### Entries provided

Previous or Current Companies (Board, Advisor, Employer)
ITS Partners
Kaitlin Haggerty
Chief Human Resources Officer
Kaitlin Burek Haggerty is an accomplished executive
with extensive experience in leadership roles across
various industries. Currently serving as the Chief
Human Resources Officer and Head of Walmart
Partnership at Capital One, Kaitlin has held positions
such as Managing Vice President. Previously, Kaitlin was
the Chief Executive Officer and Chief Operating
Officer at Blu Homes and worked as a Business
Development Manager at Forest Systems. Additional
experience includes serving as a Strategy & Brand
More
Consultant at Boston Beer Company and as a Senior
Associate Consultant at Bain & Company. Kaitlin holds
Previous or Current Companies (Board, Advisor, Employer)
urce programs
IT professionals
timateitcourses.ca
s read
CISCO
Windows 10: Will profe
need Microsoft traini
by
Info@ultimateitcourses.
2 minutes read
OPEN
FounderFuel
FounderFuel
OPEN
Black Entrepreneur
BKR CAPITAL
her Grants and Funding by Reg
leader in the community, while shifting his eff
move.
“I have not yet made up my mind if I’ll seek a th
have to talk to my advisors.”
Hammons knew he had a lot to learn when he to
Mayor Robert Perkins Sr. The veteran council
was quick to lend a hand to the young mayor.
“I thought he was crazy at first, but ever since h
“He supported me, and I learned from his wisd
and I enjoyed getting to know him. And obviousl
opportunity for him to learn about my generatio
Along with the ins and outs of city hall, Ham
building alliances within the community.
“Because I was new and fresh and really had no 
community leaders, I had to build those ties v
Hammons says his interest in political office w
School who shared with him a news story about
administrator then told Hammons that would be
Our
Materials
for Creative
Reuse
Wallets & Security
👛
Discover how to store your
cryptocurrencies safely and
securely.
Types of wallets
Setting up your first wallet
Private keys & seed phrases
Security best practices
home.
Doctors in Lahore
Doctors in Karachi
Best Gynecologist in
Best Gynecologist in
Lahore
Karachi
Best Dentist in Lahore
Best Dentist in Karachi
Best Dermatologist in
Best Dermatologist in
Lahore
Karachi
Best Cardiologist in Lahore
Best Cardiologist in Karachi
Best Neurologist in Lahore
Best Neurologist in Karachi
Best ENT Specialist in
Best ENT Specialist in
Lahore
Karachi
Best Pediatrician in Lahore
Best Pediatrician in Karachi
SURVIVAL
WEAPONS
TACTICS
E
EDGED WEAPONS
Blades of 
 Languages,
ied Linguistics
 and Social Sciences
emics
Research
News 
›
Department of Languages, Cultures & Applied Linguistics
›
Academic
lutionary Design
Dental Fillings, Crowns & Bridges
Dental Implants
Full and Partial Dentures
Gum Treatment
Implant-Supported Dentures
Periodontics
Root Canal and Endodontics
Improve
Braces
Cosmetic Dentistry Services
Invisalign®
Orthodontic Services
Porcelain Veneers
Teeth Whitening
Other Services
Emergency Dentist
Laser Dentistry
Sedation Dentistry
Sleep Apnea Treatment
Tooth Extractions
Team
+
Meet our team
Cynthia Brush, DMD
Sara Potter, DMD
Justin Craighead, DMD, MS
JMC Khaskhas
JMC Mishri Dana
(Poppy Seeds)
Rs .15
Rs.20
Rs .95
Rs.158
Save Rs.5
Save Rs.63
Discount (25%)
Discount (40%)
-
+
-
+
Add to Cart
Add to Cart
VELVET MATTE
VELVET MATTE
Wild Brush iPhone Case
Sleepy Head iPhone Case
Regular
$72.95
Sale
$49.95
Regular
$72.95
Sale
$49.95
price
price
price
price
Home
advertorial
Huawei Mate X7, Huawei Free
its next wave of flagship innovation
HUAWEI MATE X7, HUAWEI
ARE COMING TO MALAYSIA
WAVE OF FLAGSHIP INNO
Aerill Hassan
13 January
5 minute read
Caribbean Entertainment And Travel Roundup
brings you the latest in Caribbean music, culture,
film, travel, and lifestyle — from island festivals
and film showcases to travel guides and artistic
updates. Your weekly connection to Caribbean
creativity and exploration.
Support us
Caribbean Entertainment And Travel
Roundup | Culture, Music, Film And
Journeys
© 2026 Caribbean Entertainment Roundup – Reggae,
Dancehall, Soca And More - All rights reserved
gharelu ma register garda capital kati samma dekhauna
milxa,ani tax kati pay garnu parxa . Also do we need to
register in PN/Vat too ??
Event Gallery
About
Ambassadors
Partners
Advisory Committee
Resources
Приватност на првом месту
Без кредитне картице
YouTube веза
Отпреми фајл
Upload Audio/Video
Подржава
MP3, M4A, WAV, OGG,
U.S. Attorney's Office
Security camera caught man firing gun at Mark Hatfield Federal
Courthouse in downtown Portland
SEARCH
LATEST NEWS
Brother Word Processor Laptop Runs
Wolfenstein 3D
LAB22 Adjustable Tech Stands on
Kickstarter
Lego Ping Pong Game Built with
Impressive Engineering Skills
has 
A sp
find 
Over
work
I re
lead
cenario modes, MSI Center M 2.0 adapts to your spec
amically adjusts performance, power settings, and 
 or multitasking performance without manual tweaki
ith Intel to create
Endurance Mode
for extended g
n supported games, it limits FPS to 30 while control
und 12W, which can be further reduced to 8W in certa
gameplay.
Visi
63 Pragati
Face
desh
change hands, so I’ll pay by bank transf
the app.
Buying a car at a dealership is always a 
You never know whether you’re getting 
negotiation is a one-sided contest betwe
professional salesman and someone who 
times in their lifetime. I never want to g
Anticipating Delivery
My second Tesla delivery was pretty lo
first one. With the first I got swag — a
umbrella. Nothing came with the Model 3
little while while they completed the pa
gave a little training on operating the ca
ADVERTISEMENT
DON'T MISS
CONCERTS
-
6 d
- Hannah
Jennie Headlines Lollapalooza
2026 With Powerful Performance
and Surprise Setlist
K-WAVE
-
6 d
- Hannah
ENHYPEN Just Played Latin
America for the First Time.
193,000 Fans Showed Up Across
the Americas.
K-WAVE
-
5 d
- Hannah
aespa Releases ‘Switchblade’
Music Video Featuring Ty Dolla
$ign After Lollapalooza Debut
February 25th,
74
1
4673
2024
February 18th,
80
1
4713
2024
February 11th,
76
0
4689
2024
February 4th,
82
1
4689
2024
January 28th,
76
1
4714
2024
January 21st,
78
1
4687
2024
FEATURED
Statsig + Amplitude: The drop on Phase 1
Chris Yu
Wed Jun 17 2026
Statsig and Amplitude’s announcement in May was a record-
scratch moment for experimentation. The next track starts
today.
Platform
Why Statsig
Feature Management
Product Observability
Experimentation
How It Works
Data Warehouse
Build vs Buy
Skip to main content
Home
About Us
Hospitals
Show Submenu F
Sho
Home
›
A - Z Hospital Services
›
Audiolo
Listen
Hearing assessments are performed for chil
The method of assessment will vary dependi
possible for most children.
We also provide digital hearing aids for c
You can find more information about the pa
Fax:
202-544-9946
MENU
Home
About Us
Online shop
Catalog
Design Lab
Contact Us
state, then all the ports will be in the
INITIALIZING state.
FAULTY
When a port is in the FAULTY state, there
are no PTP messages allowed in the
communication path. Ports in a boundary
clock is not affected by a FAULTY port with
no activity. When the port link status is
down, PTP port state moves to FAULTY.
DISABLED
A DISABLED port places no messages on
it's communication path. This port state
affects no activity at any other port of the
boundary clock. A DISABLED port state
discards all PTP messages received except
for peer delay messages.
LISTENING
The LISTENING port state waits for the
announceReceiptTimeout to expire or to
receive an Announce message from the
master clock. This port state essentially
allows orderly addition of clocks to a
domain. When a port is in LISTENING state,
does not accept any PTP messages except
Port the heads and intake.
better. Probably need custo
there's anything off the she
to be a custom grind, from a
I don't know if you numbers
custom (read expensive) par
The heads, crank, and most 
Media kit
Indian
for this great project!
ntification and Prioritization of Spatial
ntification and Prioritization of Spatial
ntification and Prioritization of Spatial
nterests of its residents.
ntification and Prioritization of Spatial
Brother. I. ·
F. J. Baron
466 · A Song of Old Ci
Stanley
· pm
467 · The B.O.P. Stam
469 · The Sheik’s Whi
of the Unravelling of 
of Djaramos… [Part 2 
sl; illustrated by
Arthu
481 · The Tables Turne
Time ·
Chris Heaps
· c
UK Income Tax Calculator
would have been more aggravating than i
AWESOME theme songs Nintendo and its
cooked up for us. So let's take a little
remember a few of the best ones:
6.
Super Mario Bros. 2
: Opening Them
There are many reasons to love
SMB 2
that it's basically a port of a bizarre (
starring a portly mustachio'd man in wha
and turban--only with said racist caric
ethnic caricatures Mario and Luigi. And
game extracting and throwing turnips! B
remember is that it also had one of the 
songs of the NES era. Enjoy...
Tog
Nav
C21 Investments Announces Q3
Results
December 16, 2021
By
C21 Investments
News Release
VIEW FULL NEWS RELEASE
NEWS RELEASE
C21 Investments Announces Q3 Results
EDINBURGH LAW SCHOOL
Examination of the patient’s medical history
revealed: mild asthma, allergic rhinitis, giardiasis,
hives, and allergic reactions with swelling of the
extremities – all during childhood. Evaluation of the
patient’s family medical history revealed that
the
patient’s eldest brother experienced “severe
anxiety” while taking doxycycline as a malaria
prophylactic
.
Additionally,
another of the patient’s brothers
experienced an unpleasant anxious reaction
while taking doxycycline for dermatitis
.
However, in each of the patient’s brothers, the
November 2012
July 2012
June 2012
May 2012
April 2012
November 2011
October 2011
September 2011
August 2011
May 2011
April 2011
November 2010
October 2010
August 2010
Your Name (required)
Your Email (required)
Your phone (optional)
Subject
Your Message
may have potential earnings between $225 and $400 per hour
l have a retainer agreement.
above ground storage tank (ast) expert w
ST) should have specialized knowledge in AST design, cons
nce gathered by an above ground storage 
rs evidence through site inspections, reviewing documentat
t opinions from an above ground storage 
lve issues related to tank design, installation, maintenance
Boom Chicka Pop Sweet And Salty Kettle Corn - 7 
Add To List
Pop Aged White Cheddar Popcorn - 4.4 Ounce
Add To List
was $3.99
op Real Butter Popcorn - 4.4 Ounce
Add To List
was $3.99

######

[Action item] Where a line of the records has the string "above", copy that line.

[Expected answer]
above ground storage tank (ast) expert w
nce gathered by an above ground storage 
t opinions from an above ground storage 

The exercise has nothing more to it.